What is being asked:
Collect every line of the data below that contains the string "Eventtech".

**** Material for this task ****

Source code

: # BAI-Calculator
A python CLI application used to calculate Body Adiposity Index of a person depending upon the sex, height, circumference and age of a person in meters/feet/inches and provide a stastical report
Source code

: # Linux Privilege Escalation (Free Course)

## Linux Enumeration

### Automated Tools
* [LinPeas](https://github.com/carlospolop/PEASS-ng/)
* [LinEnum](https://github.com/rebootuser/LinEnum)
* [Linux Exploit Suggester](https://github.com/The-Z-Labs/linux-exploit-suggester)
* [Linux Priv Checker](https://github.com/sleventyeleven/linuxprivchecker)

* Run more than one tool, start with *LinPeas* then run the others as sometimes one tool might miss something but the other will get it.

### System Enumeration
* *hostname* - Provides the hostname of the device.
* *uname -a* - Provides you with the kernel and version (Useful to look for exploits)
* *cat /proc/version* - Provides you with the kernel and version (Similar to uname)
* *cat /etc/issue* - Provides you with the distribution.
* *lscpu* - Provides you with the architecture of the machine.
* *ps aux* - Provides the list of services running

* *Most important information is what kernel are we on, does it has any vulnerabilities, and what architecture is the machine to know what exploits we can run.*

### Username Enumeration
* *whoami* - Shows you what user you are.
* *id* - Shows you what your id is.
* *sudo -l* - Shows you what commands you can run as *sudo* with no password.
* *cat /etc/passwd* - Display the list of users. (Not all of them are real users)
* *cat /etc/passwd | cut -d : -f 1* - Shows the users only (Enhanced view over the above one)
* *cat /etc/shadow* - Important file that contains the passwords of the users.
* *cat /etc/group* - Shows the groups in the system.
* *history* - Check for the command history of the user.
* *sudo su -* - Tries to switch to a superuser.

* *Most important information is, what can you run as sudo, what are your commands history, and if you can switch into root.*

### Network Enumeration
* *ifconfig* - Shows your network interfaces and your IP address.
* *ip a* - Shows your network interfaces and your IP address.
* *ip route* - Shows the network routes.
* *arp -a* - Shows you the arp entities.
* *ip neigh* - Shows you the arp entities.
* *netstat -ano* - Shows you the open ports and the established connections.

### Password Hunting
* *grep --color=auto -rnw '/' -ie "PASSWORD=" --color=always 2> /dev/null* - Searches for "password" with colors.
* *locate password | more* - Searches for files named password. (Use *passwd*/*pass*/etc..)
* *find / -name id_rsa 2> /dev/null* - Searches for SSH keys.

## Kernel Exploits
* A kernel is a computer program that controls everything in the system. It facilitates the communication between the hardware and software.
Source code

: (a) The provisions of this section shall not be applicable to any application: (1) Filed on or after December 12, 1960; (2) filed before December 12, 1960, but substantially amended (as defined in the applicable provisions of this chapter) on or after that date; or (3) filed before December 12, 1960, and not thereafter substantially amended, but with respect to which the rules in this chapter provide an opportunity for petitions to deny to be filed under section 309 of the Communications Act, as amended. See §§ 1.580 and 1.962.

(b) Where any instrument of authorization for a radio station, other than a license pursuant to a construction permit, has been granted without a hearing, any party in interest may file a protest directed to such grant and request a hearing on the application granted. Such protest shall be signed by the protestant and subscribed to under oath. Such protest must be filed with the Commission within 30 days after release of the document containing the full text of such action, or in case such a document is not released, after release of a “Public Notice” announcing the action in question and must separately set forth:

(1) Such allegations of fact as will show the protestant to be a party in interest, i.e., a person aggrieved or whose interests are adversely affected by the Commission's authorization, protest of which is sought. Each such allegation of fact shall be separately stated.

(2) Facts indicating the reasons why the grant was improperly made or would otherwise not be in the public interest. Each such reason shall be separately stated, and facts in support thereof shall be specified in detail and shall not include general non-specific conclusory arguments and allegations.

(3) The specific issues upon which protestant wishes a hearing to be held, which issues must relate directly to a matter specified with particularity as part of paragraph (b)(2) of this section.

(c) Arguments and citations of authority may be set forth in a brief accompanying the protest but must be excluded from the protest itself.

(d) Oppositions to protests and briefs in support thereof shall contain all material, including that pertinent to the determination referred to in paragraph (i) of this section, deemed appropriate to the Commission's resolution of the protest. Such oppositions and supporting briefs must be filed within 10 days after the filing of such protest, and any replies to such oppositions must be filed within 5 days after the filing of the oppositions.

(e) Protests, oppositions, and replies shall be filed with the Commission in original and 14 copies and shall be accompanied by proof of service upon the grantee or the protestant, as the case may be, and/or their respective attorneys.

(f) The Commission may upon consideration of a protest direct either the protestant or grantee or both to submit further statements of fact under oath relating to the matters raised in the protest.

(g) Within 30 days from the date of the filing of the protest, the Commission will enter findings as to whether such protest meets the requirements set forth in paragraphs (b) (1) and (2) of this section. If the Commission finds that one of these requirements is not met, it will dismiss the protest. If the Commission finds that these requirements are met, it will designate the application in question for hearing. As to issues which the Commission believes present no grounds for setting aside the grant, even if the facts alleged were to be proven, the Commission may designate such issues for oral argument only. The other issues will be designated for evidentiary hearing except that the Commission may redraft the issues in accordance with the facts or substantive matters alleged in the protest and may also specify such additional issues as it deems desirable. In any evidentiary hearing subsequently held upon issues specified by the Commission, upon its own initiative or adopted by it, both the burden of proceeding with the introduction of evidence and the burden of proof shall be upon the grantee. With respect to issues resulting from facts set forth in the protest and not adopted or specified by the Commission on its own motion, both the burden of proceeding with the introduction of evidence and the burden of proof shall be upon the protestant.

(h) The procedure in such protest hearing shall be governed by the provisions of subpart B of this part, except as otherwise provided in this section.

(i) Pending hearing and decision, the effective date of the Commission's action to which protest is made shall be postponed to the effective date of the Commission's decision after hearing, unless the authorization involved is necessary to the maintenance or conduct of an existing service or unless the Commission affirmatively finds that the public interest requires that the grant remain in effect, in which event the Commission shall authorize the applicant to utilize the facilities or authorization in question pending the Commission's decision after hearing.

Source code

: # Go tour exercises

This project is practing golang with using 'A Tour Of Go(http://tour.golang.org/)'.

****
**** Material for this task ****

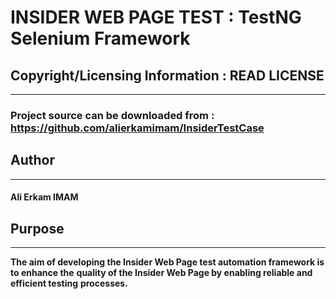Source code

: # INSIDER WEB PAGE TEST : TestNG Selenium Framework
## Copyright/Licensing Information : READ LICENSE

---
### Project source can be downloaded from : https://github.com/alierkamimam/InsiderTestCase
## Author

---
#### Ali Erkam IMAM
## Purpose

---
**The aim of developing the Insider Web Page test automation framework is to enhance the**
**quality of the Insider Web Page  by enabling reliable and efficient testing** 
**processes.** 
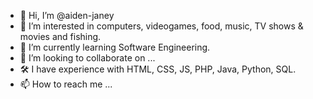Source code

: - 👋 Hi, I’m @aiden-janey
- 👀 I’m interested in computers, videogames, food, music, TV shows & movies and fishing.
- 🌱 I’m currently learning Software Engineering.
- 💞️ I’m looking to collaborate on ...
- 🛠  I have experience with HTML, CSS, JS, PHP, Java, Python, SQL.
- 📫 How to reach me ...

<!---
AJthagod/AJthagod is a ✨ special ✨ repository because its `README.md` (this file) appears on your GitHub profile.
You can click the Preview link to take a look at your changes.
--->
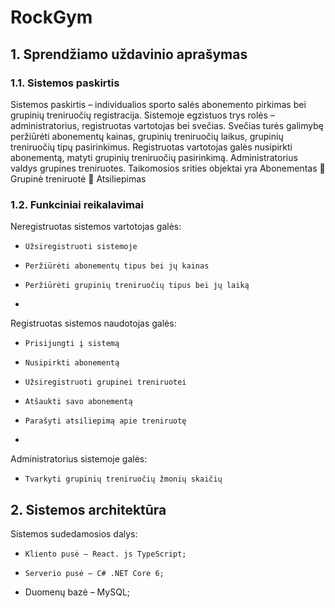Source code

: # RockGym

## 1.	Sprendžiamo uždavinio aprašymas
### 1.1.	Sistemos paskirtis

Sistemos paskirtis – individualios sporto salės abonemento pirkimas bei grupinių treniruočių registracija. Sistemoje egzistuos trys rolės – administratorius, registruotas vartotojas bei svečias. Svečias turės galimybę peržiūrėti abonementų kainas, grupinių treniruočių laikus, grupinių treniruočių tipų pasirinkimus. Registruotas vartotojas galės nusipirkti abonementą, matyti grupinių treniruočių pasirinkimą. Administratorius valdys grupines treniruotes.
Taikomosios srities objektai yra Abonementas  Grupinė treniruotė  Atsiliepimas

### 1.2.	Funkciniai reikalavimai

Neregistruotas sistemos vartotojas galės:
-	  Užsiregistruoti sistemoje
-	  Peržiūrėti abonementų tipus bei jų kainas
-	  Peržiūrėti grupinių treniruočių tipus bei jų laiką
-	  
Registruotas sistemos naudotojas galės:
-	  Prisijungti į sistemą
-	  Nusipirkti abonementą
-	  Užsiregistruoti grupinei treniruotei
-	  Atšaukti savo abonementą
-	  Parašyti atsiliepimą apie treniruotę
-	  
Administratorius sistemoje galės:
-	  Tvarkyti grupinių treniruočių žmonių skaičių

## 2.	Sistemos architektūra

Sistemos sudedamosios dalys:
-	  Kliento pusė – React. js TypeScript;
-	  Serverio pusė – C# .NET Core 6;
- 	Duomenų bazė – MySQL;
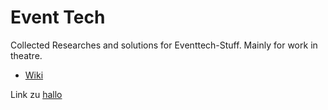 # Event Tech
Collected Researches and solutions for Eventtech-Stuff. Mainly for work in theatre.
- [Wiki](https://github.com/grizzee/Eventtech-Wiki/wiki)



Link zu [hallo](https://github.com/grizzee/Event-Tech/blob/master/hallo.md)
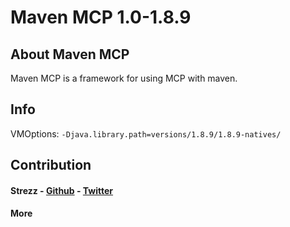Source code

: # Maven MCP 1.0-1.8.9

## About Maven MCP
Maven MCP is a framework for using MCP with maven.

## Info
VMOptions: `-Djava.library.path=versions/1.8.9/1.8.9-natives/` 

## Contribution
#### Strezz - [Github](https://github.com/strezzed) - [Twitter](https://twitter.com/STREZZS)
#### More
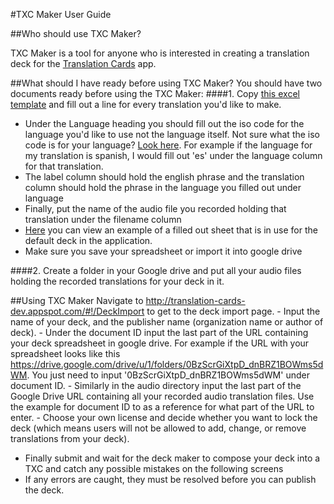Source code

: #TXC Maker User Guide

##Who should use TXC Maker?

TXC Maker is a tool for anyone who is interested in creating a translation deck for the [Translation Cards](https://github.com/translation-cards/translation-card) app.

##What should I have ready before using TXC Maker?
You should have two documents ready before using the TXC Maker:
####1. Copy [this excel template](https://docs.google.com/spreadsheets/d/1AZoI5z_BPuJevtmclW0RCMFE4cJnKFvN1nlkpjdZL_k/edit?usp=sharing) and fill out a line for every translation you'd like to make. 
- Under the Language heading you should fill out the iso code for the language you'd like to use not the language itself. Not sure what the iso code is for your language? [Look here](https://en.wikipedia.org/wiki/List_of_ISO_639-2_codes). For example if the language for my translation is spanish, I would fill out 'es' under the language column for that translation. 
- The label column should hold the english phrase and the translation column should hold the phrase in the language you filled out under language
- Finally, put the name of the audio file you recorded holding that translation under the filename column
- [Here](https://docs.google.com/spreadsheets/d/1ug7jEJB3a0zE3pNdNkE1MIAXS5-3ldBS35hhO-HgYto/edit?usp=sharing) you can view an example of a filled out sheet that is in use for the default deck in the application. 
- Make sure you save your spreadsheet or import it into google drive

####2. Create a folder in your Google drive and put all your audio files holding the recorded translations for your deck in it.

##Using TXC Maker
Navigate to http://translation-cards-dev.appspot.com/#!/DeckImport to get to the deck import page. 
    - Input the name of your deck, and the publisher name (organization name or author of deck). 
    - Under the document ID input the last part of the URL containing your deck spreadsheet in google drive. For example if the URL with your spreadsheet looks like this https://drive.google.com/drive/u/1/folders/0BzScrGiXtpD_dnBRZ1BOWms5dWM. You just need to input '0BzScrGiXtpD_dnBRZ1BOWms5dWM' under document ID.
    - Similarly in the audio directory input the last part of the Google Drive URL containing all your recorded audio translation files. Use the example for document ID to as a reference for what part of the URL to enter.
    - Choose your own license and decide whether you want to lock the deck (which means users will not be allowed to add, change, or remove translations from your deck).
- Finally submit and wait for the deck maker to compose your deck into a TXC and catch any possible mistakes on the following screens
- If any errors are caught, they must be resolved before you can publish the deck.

****
**** Material for this task ****

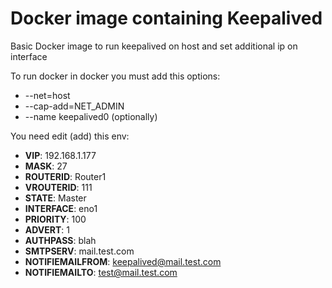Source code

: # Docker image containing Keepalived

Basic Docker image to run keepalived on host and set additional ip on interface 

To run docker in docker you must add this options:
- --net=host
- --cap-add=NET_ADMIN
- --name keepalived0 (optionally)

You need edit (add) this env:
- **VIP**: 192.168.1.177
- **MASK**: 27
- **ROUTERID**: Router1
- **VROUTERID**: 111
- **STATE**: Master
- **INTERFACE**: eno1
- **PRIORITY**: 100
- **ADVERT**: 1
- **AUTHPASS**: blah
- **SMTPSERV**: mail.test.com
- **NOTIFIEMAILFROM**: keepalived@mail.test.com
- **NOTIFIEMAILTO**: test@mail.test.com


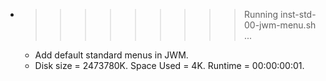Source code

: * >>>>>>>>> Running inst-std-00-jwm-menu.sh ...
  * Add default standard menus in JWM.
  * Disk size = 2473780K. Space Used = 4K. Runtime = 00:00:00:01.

****

Response below:
Collected Researches and solutions for Eventtech-Stuff. Mainly for work in theatre.
- [Wiki](https://github.com/grizzee/Eventtech-Wiki/wiki)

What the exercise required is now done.